Metallic and semiconducting nanostructures are used in a variety of devices, from biosensors to solar cells. Researchers are interested in analyzing the surface potential of nanostructures, surfaces, and devices, as these properties strongly affect local chemical and physical phenomena. Kelvin Probe Force Microscopy (KPFM) enables high-resolution surface potential and topography mapping of a variety of samples.
Bruker offers three KPFM modes based on TappingMode™ technology:
The PeakForce KPFM™ accessory includes the above KPFM modes, as well as powerful KPFM modes based on Bruker’s patented PeakForce Tapping® technology.

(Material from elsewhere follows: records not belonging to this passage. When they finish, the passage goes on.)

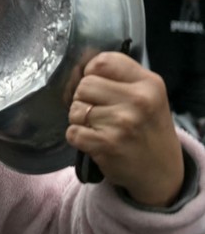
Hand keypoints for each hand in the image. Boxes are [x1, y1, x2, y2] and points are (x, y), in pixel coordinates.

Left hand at [67, 52, 182, 206]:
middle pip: (84, 85)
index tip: (97, 86)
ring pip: (75, 109)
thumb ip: (119, 79)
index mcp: (149, 83)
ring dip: (80, 120)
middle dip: (84, 98)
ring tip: (100, 128)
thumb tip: (77, 70)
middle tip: (99, 112)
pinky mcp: (107, 144)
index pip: (103, 62)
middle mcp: (138, 100)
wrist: (161, 171)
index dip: (91, 72)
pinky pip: (72, 132)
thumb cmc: (147, 128)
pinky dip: (78, 137)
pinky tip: (95, 141)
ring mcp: (122, 123)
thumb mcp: (148, 96)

AM‑KPFM was the first of several KPFM methods implemented on the Bruker AFMs, and is based upon electric force detection.
AM‑KPFM is a dual‑pass technique. In a first pass, topography is collected in TappingMode, while during the second pass (LiftMode), an AC bias is applied between the tip and sample at the resonance frequency of the AFM cantilever. The modulated electric force is measured using the oscillation of the cantilever, which is used as input to a Kelvin feedback loop where DC bias is adjusted until oscillation amplitude drops to zero. In this way, the applied voltage equals the CPD value of interest.

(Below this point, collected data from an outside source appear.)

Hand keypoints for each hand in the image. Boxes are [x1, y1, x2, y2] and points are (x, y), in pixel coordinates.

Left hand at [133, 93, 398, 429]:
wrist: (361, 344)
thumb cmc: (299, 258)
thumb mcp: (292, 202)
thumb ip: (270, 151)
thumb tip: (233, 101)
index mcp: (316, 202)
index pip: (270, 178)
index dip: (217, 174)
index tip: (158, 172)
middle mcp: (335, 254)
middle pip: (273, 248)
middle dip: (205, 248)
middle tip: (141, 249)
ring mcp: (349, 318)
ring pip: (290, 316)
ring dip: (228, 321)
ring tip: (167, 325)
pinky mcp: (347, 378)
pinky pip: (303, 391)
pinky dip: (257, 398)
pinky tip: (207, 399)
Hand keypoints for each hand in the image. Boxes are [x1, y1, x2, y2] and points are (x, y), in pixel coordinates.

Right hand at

AM‑KPFM has found broad applications in corrosion studies of alloys, evaluation of photovoltaic effects on solar cells, and surface analysis. This mode can also be applied to map the potential distribution in active samples, such as operating semiconductor devices. AM‑KPFM is an easy‑to‑use KPFM method, but for enhanced accuracy or resolution, consider one of the other KPFM implementations: FM‑KPFM, PeakForce KPFM, or HV‑KPFM.
FM‑KPFM is based upon electric force gradient detection and provides improved accuracy and spatial resolution over AM‑KPFM.
Unlike AM‑KPFM and PeakForce KPFM, FM‑KPFM does not use a dual‑pass technique. During the TappingMode scan, a low‑frequency AC bias is applied between the tip and sample, modulating the resonant frequency and creating sidebands. The modulated electric force gradient is measured using two cascaded lock‑in amplifiers and is used as input to a Kelvin feedback loop, adjusting a DC bias until the oscillation amplitude drops to zero. In this way, the applied voltage equals the CPD value of interest.
FM‑KPFM has found broad applications in corrosion studies of alloys, evaluation of photovoltaic effects on solar cells, mapping of trapped charges in dielectrics, and surface analysis. This mode can also be applied to map the potential distribution in active samples, such as operating semiconductor devices. FM‑KPFM provides higher accuracy, repeatability and spatial resolution than AM‑KPFM, and using a single pass also reduces image acquisition time.
HV‑KPFM belongs to the family of KPFM methods to map out surface (electrostatic) potentials. In HV‑KPFM, electrostatic potential can be measured beyond ±10 V, which is often a limit in other KFPM implementations. HV‑KPFM can be applied to a variety of samples.
KPFM‑HV is a dual‑pass technique. In a first pass, topography is collected in a PeakForce Tapping scan that also provides nanomechanical information. On the second pass (LiftMode), an AC bias is applied between the tip and sample. The vertical deflection signal is simultaneously fed to two synchronized lock‑in amplifiers (drive frequency and second harmonic). A calculation is carried out to obtain electrostatic potential difference. HV‑KFPM allows measurement of voltages in the range of ±200 V.
HV‑KPFM is of particular interest for samples where the surface potential values vary over a large range. A typical example is the measurement of trapped (immobilized) charges in insulators. As HV‑KPFM applies a so‑called open‑loop detection, it can also be of interest in experiments where avoidance of a closed‑loop Kelvin loop is desired, for example to overcome the limited response time. KPFM experiments that require a high sensitivity generally use one of the other methods, such as PeakForce KPFM.